EXCERPT →
NghiASR / README.md

Update README.md

6192fa5 verified about 1 month ago

3.59 kB

	# Vietnamese Zipformer ASR

	## Model description

	Model type: Automatic speech recognition (ASR) — streaming-capable transducer (Zipformer encoder + stateless decoder + joiner), exported as ONNX and quantized to INT8 for deployment.

	Languages: Vietnamese (primary); handles Vietnamese–English code-switched speech.

	Training framework: Icefall (k2 + Lhotse); pruned RNN-T loss; optional CTC; ScaledAdam + Eden scheduler; mixed precision (FP16/BF16).

	Evaluation (results-4): WER reported on VietCasual test sets (combined A+B), normalized transcripts, jiwer-based WER.

	---

	## Model variants and performance

	\| Variant \| Checkpoint \| Overall WER (%) \| Notes \|
	\|--------\|------------\|------------------\|-------\|
	\| exp7 \| epoch-4-avg-4.int8 \| 8.22 \| Best WER in results-4 \|
	\| exp7 \| epoch-10-avg-10.int8 \| 8.43 \| \|
	\| exp7 \| epoch-15-avg-15.int8 \| 8.43 \| \|
	\| exp7 \| epoch-1-avg-1.int8 \| 9.80 \| Early epoch \|
	\| zipformer-6000h \| epoch-20-avg-10.int8 \| 21.93 \| ~6k-hour pretrain; different data/domain \|
	\| viet_iter \| epoch-12-avg-8.int8 \| 25.79 \| Different training setup \|

	- Recommended for VietCasual: exp7 with epoch-4-avg-4.int8 (8.22% WER).
	- Test set: VietCasual (vietcasual_test_A_1000 + vietcasual_test_B_1000), casual Vietnamese and code-switched English; transcripts normalized (e.g. soe_vinorm, punctuation cleaning).

	---

	## Intended use

	- Primary: Vietnamese ASR and Vietnamese–English code-switched speech (e.g. podcasts, interviews, casual dialogue).
	- Deployment: On-device or server with sherpa-onnx (INT8 ONNX); supports streaming.
	- Out-of-scope: Formal written text read-aloud only; other languages without adaptation; high-noise or heavily accented speech without further fine-tuning.

	---

	## Training and evaluation data

	- Training (representative): Vietnamese cuts (e.g. vi_cuts_train), optionally VietCasualSpeech, VietCetera, VietSuccess; LibriSpeech or mixed data for pretraining/fine-tuning.
	- Evaluation (this card): VietCasual test A+B; WER computed with jiwer on normalized reference vs hypothesis.

TASKS FOR THIS EXERCISE →
A - List every checkpoint named in the performance table of the Vietnamese Zipformer ASR model card.
B - Render this sentence from the Vietnamese Zipformer ASR model card in Spanish: "Recommended for VietCasual: exp7 with epoch-4-avg-4.int8 (8.22% WER)."
C - Extend the Vietnamese Zipformer ASR model card past its final line.

DATA →
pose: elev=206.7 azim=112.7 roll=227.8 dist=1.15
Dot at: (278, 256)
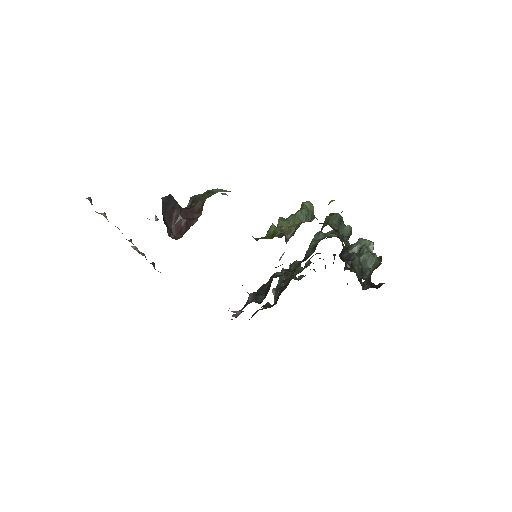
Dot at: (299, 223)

--

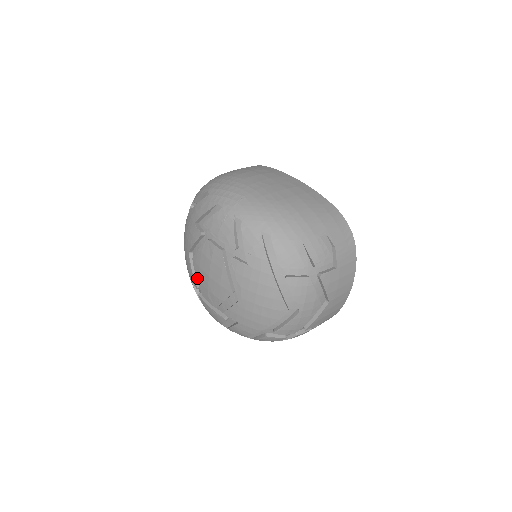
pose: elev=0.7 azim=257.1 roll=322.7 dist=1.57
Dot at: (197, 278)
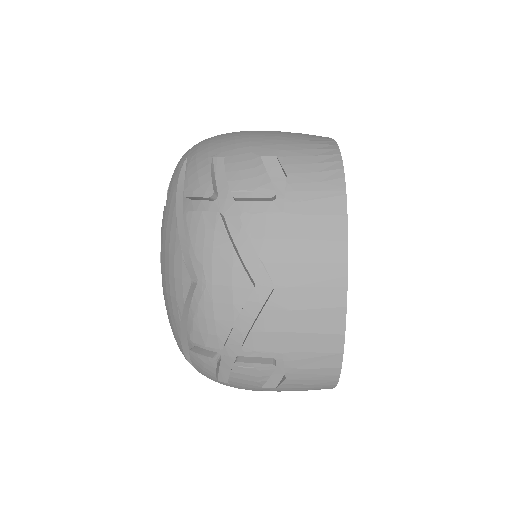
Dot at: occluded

EXERCISE RESPONSES →
A -
epoch-4-avg-4.int8
epoch-10-avg-10.int8
epoch-15-avg-15.int8
epoch-1-avg-1.int8
epoch-20-avg-10.int8
epoch-12-avg-8.int8

B - Recomendado para VietCasual: exp7 con epoch-4-avg-4.int8 (WER del 8,22 %).

C -
	---

	## Evaluation setup

	- Metric: Word error rate (WER), case-sensitive on normalized text.
	- Tooling: sherpa-onnx transducer decoder; `run_wer_casual.py` (or equivalent); combined `wer_results.txt` / `wer_errors.txt` per checkpoint.
	- Outputs: Per-utterance `dataset_tag:wav_name \| reference \| hypothesis \| wer_pct`; overall WER reported at top of `wer_results.txt`.

	---

	## Limitations and bias

	- Performance depends on domain and normalization; code-switched English segments can have higher error rates.
	- INT8 quantization may slightly affect accuracy vs FP32.
	- Not tested for robustness to strong accents, dialects, or very noisy environments in this card.

	---

	## How to use (inference)

	Example layout for sherpa-onnx (e.g. under `exp7/epoch-4-avg-4.int8/`):

	- `encoder-<name>.onnx`
	- `decoder-<name>.onnx`
	- `joiner-<name>.onnx`
	- `tokens.txt`

	Use sherpa-onnx Transducer API with the above files and your 16 kHz (or model-native) audio. See project scripts (e.g. `utils/WER/run_wer_casual.py`) for batch WER.

	---

	## Citation

	If you use these models or results-4 metrics, please cite the training framework (e.g. Icefall/k2, Lhotse) and this card’s WER table and evaluation setup.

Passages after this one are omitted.